Second, just as no president likes to be denied a preferred nominee—as Obama just was denied Summers—no president likes to be pressured into making an appointment. The groundswell of support from progressive Democrats, leading women, and economists—nearly 400 of whom recently signed a letter in support of Yellen—has been unprecedented.
But the campaign puts Yellen herself in an awkward position. One is not supposed to campaign for a presidential appointment—though Summers surely did. Yellen is interested in the job. She has been interviewed for it by Obama. She can’t prevent supporters from backing her. But the whole show is a bit unseemly.
With Summers now out of contention, many on Obama’s economic team are urging him to come up with a third candidate, arguing that Summers and Yellen should cancel each other out and that if Obama looks weak for having lost Summers, he would look even weaker if he were pressured to name Yellen.
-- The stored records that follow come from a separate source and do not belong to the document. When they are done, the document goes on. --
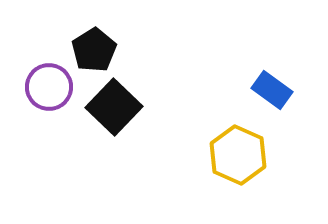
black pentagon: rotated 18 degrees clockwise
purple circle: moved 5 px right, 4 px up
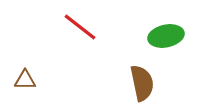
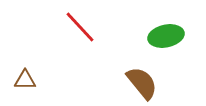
red line: rotated 9 degrees clockwise
brown semicircle: rotated 27 degrees counterclockwise
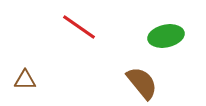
red line: moved 1 px left; rotated 12 degrees counterclockwise
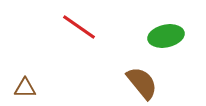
brown triangle: moved 8 px down
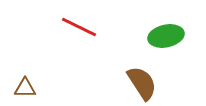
red line: rotated 9 degrees counterclockwise
brown semicircle: rotated 6 degrees clockwise
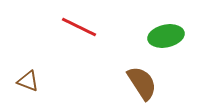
brown triangle: moved 3 px right, 7 px up; rotated 20 degrees clockwise
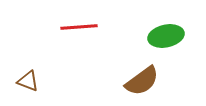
red line: rotated 30 degrees counterclockwise
brown semicircle: moved 2 px up; rotated 87 degrees clockwise
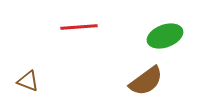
green ellipse: moved 1 px left; rotated 8 degrees counterclockwise
brown semicircle: moved 4 px right
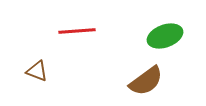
red line: moved 2 px left, 4 px down
brown triangle: moved 9 px right, 10 px up
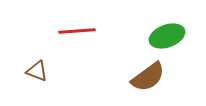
green ellipse: moved 2 px right
brown semicircle: moved 2 px right, 4 px up
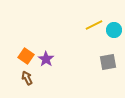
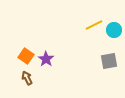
gray square: moved 1 px right, 1 px up
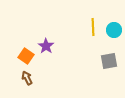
yellow line: moved 1 px left, 2 px down; rotated 66 degrees counterclockwise
purple star: moved 13 px up
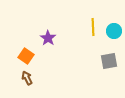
cyan circle: moved 1 px down
purple star: moved 2 px right, 8 px up
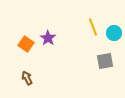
yellow line: rotated 18 degrees counterclockwise
cyan circle: moved 2 px down
orange square: moved 12 px up
gray square: moved 4 px left
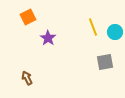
cyan circle: moved 1 px right, 1 px up
orange square: moved 2 px right, 27 px up; rotated 28 degrees clockwise
gray square: moved 1 px down
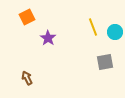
orange square: moved 1 px left
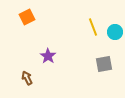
purple star: moved 18 px down
gray square: moved 1 px left, 2 px down
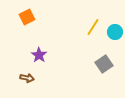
yellow line: rotated 54 degrees clockwise
purple star: moved 9 px left, 1 px up
gray square: rotated 24 degrees counterclockwise
brown arrow: rotated 128 degrees clockwise
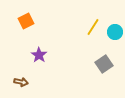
orange square: moved 1 px left, 4 px down
brown arrow: moved 6 px left, 4 px down
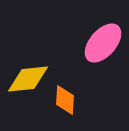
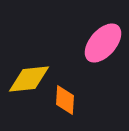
yellow diamond: moved 1 px right
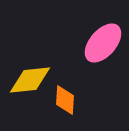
yellow diamond: moved 1 px right, 1 px down
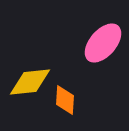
yellow diamond: moved 2 px down
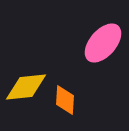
yellow diamond: moved 4 px left, 5 px down
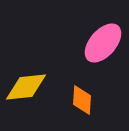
orange diamond: moved 17 px right
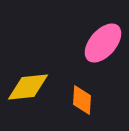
yellow diamond: moved 2 px right
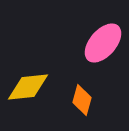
orange diamond: rotated 12 degrees clockwise
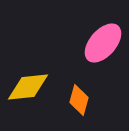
orange diamond: moved 3 px left
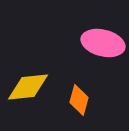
pink ellipse: rotated 63 degrees clockwise
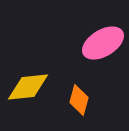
pink ellipse: rotated 45 degrees counterclockwise
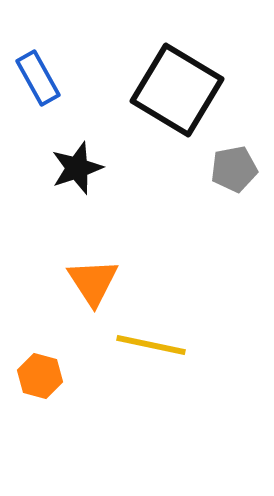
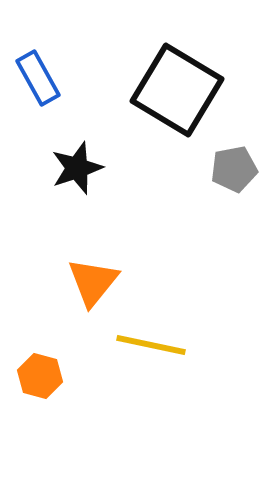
orange triangle: rotated 12 degrees clockwise
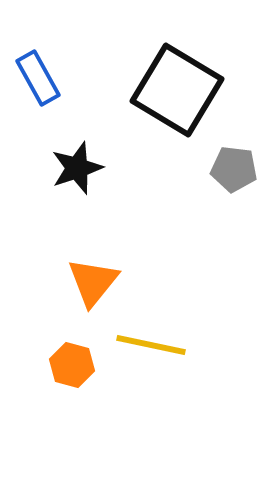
gray pentagon: rotated 18 degrees clockwise
orange hexagon: moved 32 px right, 11 px up
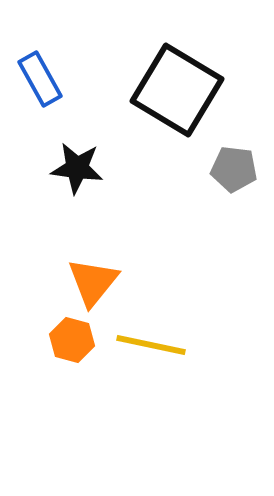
blue rectangle: moved 2 px right, 1 px down
black star: rotated 26 degrees clockwise
orange hexagon: moved 25 px up
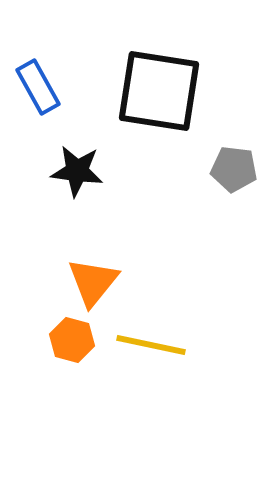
blue rectangle: moved 2 px left, 8 px down
black square: moved 18 px left, 1 px down; rotated 22 degrees counterclockwise
black star: moved 3 px down
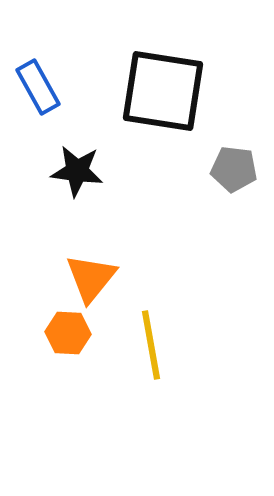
black square: moved 4 px right
orange triangle: moved 2 px left, 4 px up
orange hexagon: moved 4 px left, 7 px up; rotated 12 degrees counterclockwise
yellow line: rotated 68 degrees clockwise
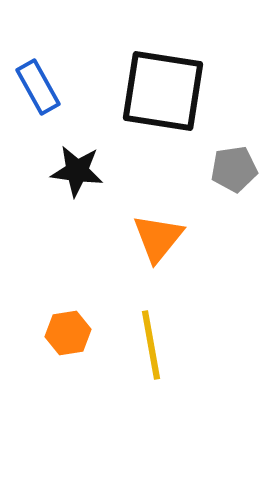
gray pentagon: rotated 15 degrees counterclockwise
orange triangle: moved 67 px right, 40 px up
orange hexagon: rotated 12 degrees counterclockwise
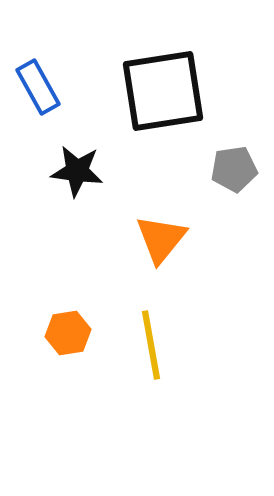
black square: rotated 18 degrees counterclockwise
orange triangle: moved 3 px right, 1 px down
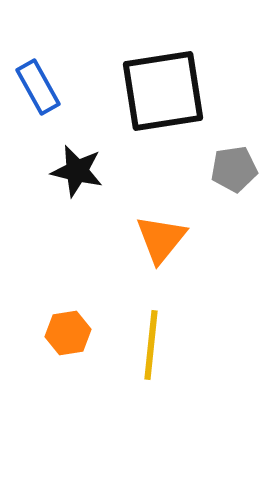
black star: rotated 6 degrees clockwise
yellow line: rotated 16 degrees clockwise
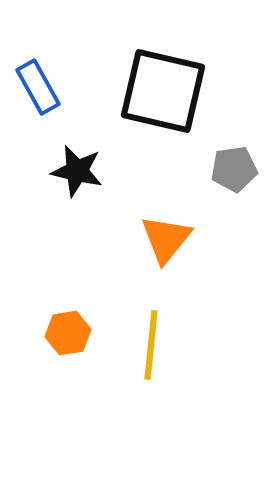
black square: rotated 22 degrees clockwise
orange triangle: moved 5 px right
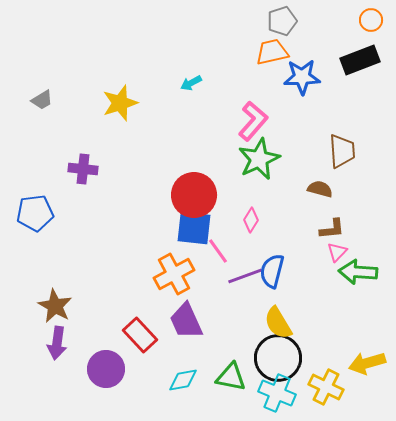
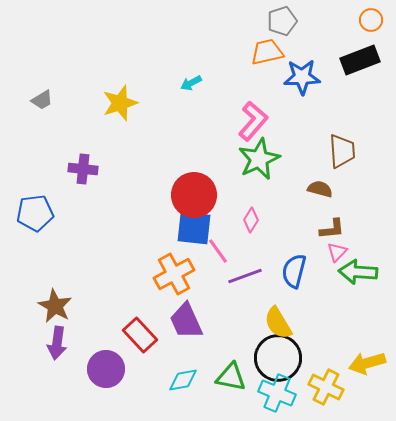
orange trapezoid: moved 5 px left
blue semicircle: moved 22 px right
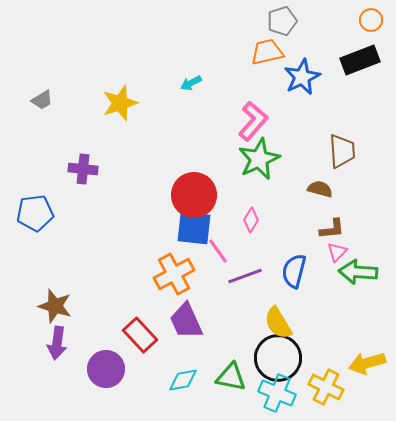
blue star: rotated 24 degrees counterclockwise
brown star: rotated 12 degrees counterclockwise
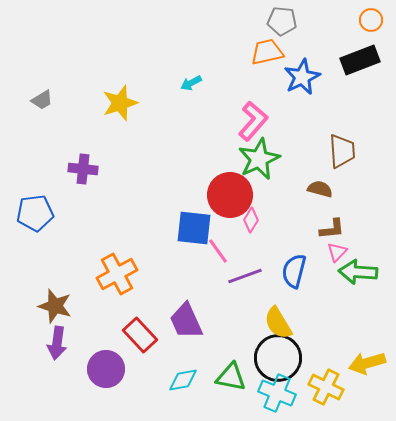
gray pentagon: rotated 24 degrees clockwise
red circle: moved 36 px right
orange cross: moved 57 px left
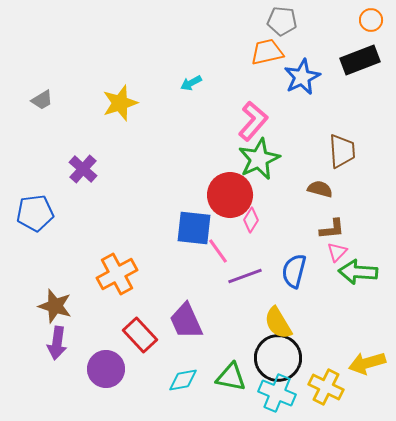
purple cross: rotated 36 degrees clockwise
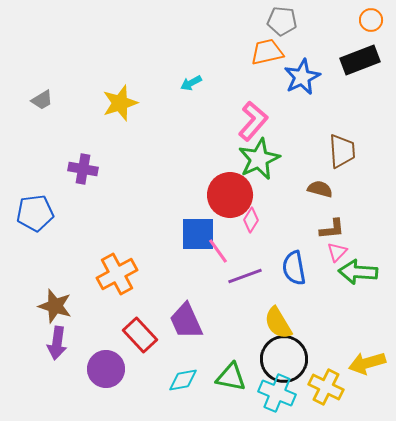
purple cross: rotated 32 degrees counterclockwise
blue square: moved 4 px right, 6 px down; rotated 6 degrees counterclockwise
blue semicircle: moved 3 px up; rotated 24 degrees counterclockwise
black circle: moved 6 px right, 1 px down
But that’s just plain bad advice. Yellen is far and away the best person in contention for this important post. The fact that she is a woman is an added bonus, but nobody can claim that she is under consideration simply because she’s a woman.
Obama looked weak because he let the rumored and leaked Summers nomination hang fire for so long while opposition built, and then had to let Summers withdraw. If he swiftly gives the job to Yellen rather than dithering for several more weeks, he will look decisive.
The Fed chair serves a four-year term, so a Yellen appointment, which would take effect in January 2015, would be part of Obama’s legacy well after his own term expires.
There is something similar in the way Obama handled the Summers nomination and the issue of whether to launch a punitive attack on Syria, something that reveals some clues about the nature of Obama’s leadership. You decide whether it is a kind of three-dimensional chess or blundering into a happy ending via dumb luck: In the case of Syria, Obama’s advisers urged him to punish Assad with a one-time strike to “deter and degrade” Syria’s capacity for chemical warfare. Obama was not convinced, so he took the case to Congress. He was on the verge of losing the vote when Russia’s Vladimir Putin came to his rescue with a plan to have Syria give up its chemical weapons. Obama, via a three-way bank shot, got the policy he wanted. The U.S. doesn’t get dragged into a war, but Syria does give up chemical weapons, and Obama mends fences with Putin. A lucky break or astute brinkmanship?
In the case of Summers, Obama was more ambivalent than most press accounts contend. He had previously rejected Summers for the Fed job in 2010, and passed over him for president of the World Bank in 2012. Had Obama been clear that he wanted Summers this time around, he simply would have announced the appointment. But with his staff pressing him to name, Obama instead authorized leaks. The leaks only engendered massive opposition, forcing Summers to withdraw.
Was this what Obama wanted all along? Three-dimensional chess, or dumb luck? We will know the answer, I suspect, when we learn whether Yellen gets the job.